Commissioner Ken Smith serves his final month representing District 3 on the Troup County Board of Commissioners in December, bringing to a close 12 years of service since first elected in the year 2000.
“Ken Smith served his district with distinction,” said Commission Chairman Ricky Wolfe. “He strived to represent the majority view of his constituents. We owe him a debt of gratitude for his service.”
Achievements he’s most proud of, Smith said, include resurfacing and construction of hundreds of county roads, building a senior center in West Point, and serving as a member of the state’s Criminal Justice Coordinating Council.
A lifelong Troup County resident, Smith worked 40 years as a self-employed grading contractor and brought to the commission knowledge valuable to the county’s road department. During his tenure on the Board of Commissioners, more than 328 of a total of 450 county roads have been paved or repaved and huge road construction projects have been completed, including the extension of Pegasus Parkway and Lukken Industrial Drive.
“All of this was thanks to the people of Troup County trusting us with SPLOST funds,” said Smith. “Had it not been for them voting for SPLOST through the years, we would never have been able to make these important improvements. Plus, we have a road department that’s second to none.”
Construction of a new senior center in West Point was another high point of Smith’s career on the commission. “When I was elected, the seniors in West Point were meeting in the basement of the gym at the old high school,” he recalled.

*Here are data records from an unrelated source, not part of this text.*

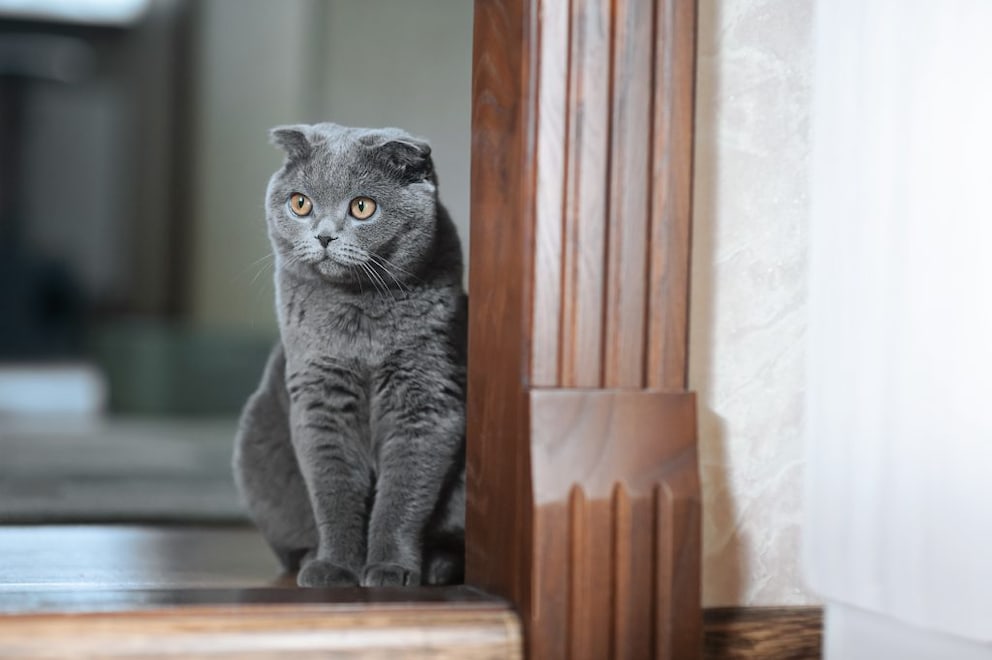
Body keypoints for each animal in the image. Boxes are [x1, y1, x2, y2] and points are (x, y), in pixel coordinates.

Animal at [232, 122, 464, 588]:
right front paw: (336, 568)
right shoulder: (321, 396)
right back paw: (308, 559)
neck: (360, 317)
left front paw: (391, 569)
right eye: (300, 203)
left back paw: (439, 565)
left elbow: (402, 495)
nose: (323, 235)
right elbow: (333, 489)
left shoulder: (426, 399)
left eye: (362, 207)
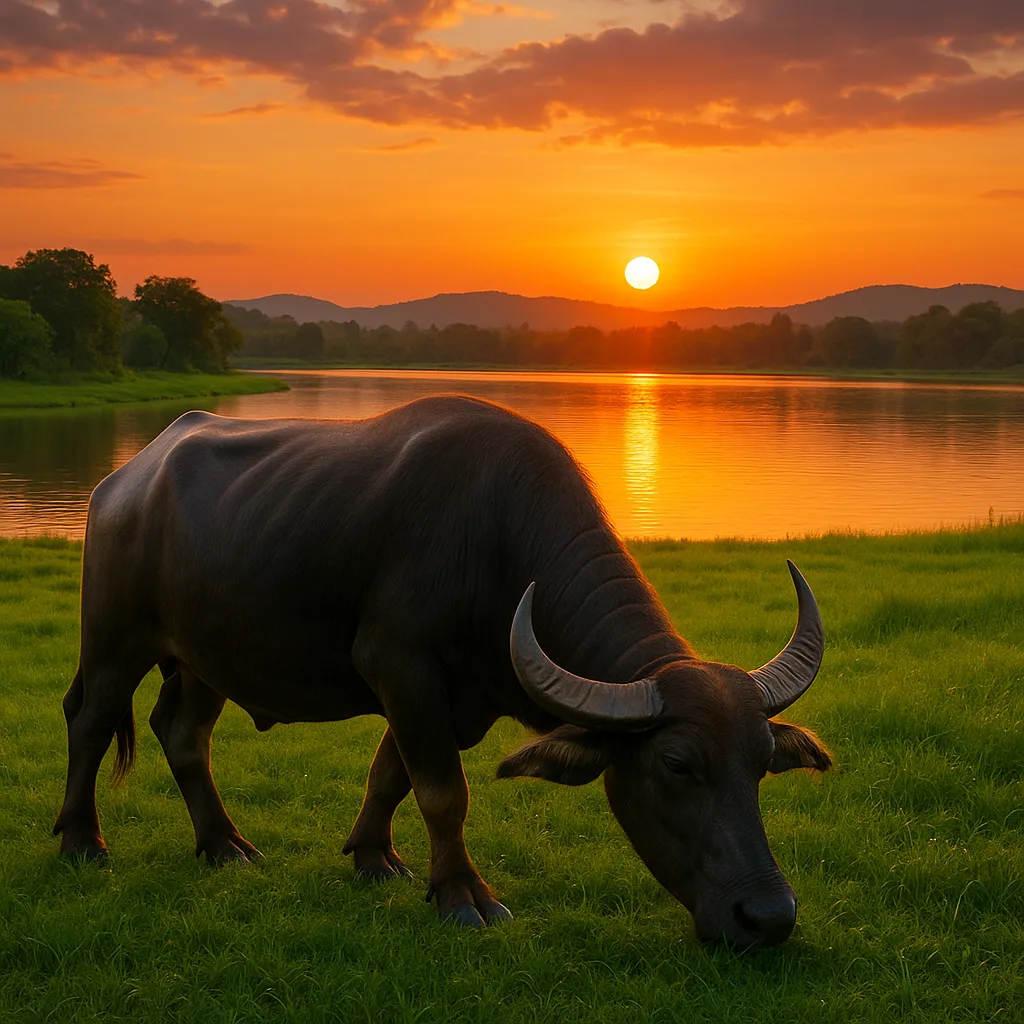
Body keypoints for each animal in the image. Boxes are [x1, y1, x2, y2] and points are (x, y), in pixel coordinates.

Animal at [54, 395, 830, 946]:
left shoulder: (458, 700)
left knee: (182, 733)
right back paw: (82, 840)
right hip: (114, 638)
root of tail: (125, 480)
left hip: (204, 658)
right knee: (90, 720)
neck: (498, 541)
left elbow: (391, 774)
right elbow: (441, 791)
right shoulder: (404, 668)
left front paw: (374, 858)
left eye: (762, 762)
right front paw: (463, 896)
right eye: (676, 765)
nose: (769, 917)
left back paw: (223, 845)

Today, seniors meet at a modern facility at 1114 O.G. Skinner Drive, also built with SPLOST funds.
Other projects completed under Smith’s watch include construction of the Troup County Government Center, new health department, Gray Hill community center, new fire stations and boat ramps; relocation of E-911 offices to the Government Center; multiple improvements at recreational sites throughout the county; implementation of a merit system for county employees; completion of a comprehensive land use plan; and improvements at Pyne Road Park. Smith was instrumental in developing a master plan for the park, which features an equestrian arena and will eventually include a multi-use facility.
In January 2010, Governor Sonny Perdue appointed Smith to the Criminal Justice Coordinating Council, which Smith has served on for almost three years. He is the only county commissioner serving on the council board, which consists of representatives throughout the state who develop criminal justice legislative and executive policy proposals and advise the governor on criminal justice issues. The council also serves as the state’s administrative agency for federal and competitive grant programs.

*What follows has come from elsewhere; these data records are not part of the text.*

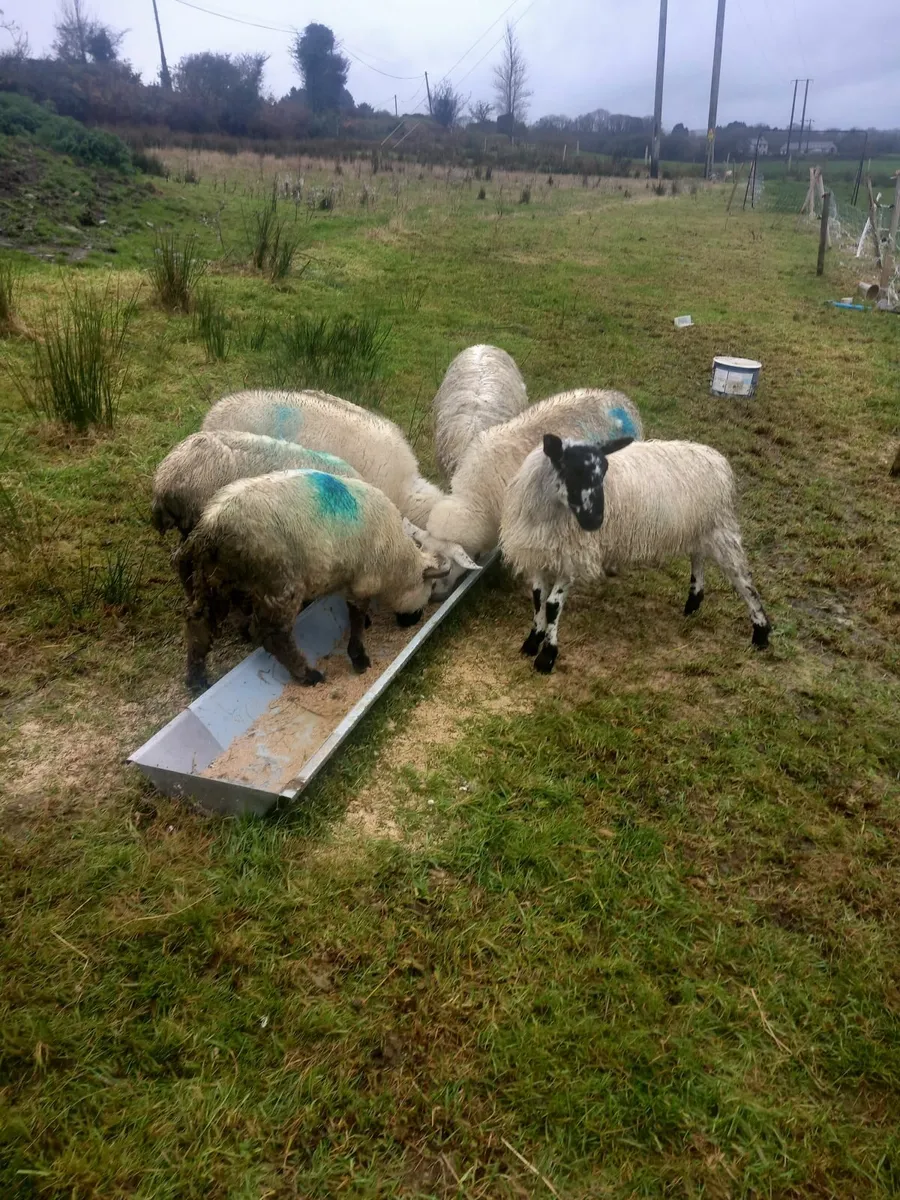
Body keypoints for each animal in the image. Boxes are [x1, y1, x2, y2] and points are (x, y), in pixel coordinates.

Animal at [174, 469, 454, 694]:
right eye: (428, 588)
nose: (413, 621)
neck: (396, 560)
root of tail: (209, 527)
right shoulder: (362, 581)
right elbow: (355, 617)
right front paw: (359, 658)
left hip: (214, 580)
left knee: (199, 623)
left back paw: (196, 679)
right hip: (279, 584)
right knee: (272, 635)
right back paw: (308, 675)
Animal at [500, 435, 772, 674]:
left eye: (604, 472)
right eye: (572, 470)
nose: (595, 521)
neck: (550, 511)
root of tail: (718, 459)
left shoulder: (574, 557)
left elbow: (553, 605)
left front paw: (546, 656)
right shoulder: (537, 554)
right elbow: (538, 598)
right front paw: (532, 641)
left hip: (720, 529)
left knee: (742, 577)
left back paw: (760, 632)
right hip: (698, 528)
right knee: (698, 558)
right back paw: (694, 602)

Most recently, Smith’s relationship with the council helped Troup County land two grants: one for $170,000 for the local drug court and another for $40,000 for the mental health court, said County Manager Tod Tentler.
Smith was a vocal opponent of House Bill 489, what he terms “the worst piece of legislation ever to affect county government.”
“It put a large burden on county government requiring it to fund total operations of parks and recreation, airports, libraries and other things,” said Smith. “This year, by constantly bringing this forward every chance I had, an agreement was reached with city governments to effectively undo this legislation and level the playing field.”
Improved communications with the cities of LaGrange, West Point and Hogansville, thanks to Smith and his fellow commissioners, made this possible, Tentler said.
“The thing that’s impressed me most about Mr. Smith is that he’s always prepared for meetings,” said Tentler. “He always did his homework and always did what he thought was in the best interest of the citizens of Troup County, even if it was not the most popular decision at the time.”
Smith said he leaves Troup County in good shape.
“We’ve been preparing for new industry and I believe there will be announcements in the near future of more good things coming our way,” he said. “Troup County is the envy throughout the state. We have good working relationships with our other elected officials and constitutional officers, and I see good things ahead for us.”
Smith hopes to do more traveling with his wife, Velna, and spend more time with his three children, nine grandchildren, and nine great-grandchildren. He admits he’ll miss the camaraderie with fellow Troup County commissioners and county employees.
“We’ve got some good employees who go far beyond the call of duty when assisting people,” he said. “In the past 12 years, I’ve never called on them to help when they have not been available.”
Smith praised his fellow commissioners, but couldn’t resist ribbing them.
“It’s been a pleasure working with them,” he said. “We’ve got good commissioners. If they’d just voted with me more, there’s no telling what we could have done.”